Exercise text >>
____________

Post-Checkmate, CPC can disallow belated employees’ PF/ESI under Section 143(1)(a); Section 10 GCA saves deposits due on national holiday
Woodland (Aero Club) Private Limited v. Assistant Commissioner Of Income Tax, Circle 49(1), New Delhi — Delhi High Court — 08 September 2025
Introduction
This Delhi High Court decision addresses two recurring controversies in income-tax processing and compliance:
- Whether the Centralized Processing Centre (CPC) can, at the processing stage under Section 143(1)(a) of the Income-tax Act, 1961, disallow employees’ contributions to PF/ESI deposited beyond the “due date” under the relevant welfare statutes, even if paid before the due date for filing the return under Section 139(1).
- Whether, when such statutory “due date” falls on a National Holiday (here, 15 August), payment on the immediately succeeding working day (16 August) preserves deductibility by virtue of Section 10 of the General Clauses Act, 1897.

____________

Information shown >>
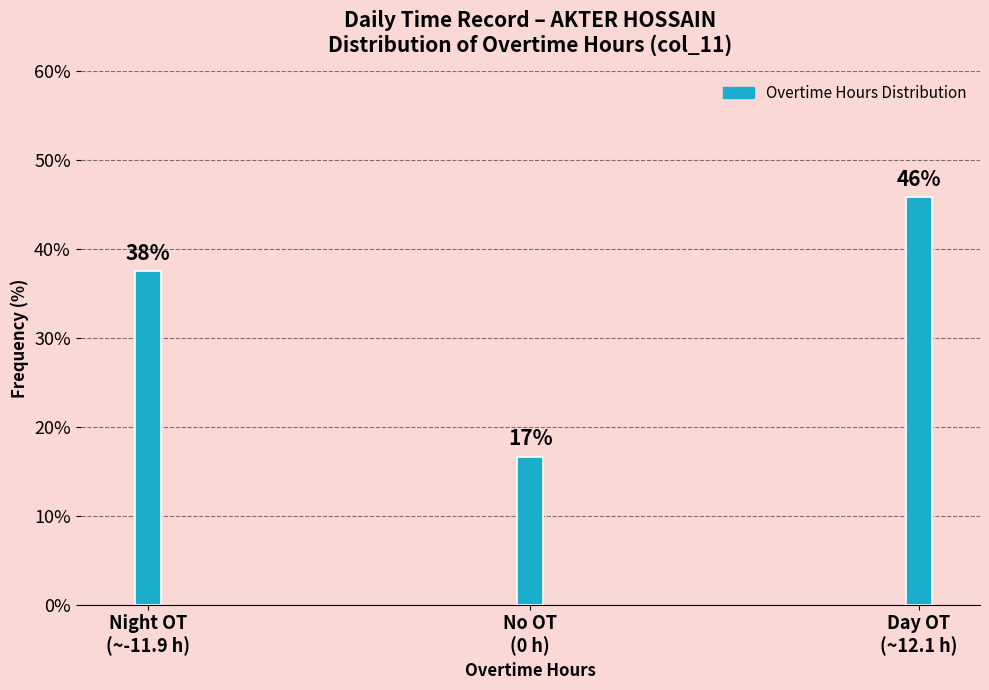

How many bars are there in total?

3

____________

Explore the material >>
**1.** Pull from the Delhi High Court case summary the passage starting with "Post-Checkmate, CPC can" and going on through "under Section 139(1).", copied word for word.
**2.** Extend the Delhi High Court case summary, picking up right after its last line.

Responses by item number >>
**1.**
Post-Checkmate, CPC can disallow belated employees’ PF/ESI under Section 143(1)(a); Section 10 GCA saves deposits due on national holiday
Woodland (Aero Club) Private Limited v. Assistant Commissioner Of Income Tax, Circle 49(1), New Delhi — Delhi High Court — 08 September 2025
Introduction
This Delhi High Court decision addresses two recurring controversies in income-tax processing and compliance:
- Whether the Centralized Processing Centre (CPC) can, at the processing stage under Section 143(1)(a) of the Income-tax Act, 1961, disallow employees’ contributions to PF/ESI deposited beyond the “due date” under the relevant welfare statutes, even if paid before the due date for filing the return under Section 139(1).

**2.**
The appellant, Woodland (Aero Club) Private Limited, a manufacturer and exporter of leather products (Woodland brand), filed its return of income for AY 2019–20. CPC proposed adjustments under Section 143(1)(a), finally disallowing Rs. 4,14,22,293 as employees’ contributions to PF/ESI/LWF deposited beyond their statutory due dates. The Commissioner (Appeals), NFAC, allowed the appeal, but the Income Tax Appellate Tribunal (ITAT) reversed it, relying upon the Supreme Court’s decision in Checkmate Services (P) Ltd. v. CIT [(2023) 6 SCC 451]. The High Court initially disposed the appeal only on the “holiday” limb following Pepsico India Holdings, but the Supreme Court later remanded the matter to enable arguments on all issues. This final judgment affirms CPC’s power to make the disallowance under Section 143(1)(a), and simultaneously preserves deductibility where the due date fell on a National Holiday and payment was made on the next day.
Summary of the Judgment
- The Court upheld ITAT’s order sustaining CPC’s/Assessing Officer’s disallowance of employees’ contributions under Section 36(1)(va), paid after the due dates under the EPF/ESI laws, even though they were paid before the Section 139(1) filing deadline. It held that Checkmate Services conclusively clarifies that Section 43B’s “before-return” relaxation does not apply to employees’ contributions, and that the distinction between employer’s and employees’ contributions is substantive.
- On the scope of Section 143(1)(a), the Court held that the CPC could make such an adjustment because the incorrect claim was apparent from the return and the tax audit report (Form 3CD) which disclosed deposit dates; the adjustment fits within Section 143(1)(a)(ii)/(iv).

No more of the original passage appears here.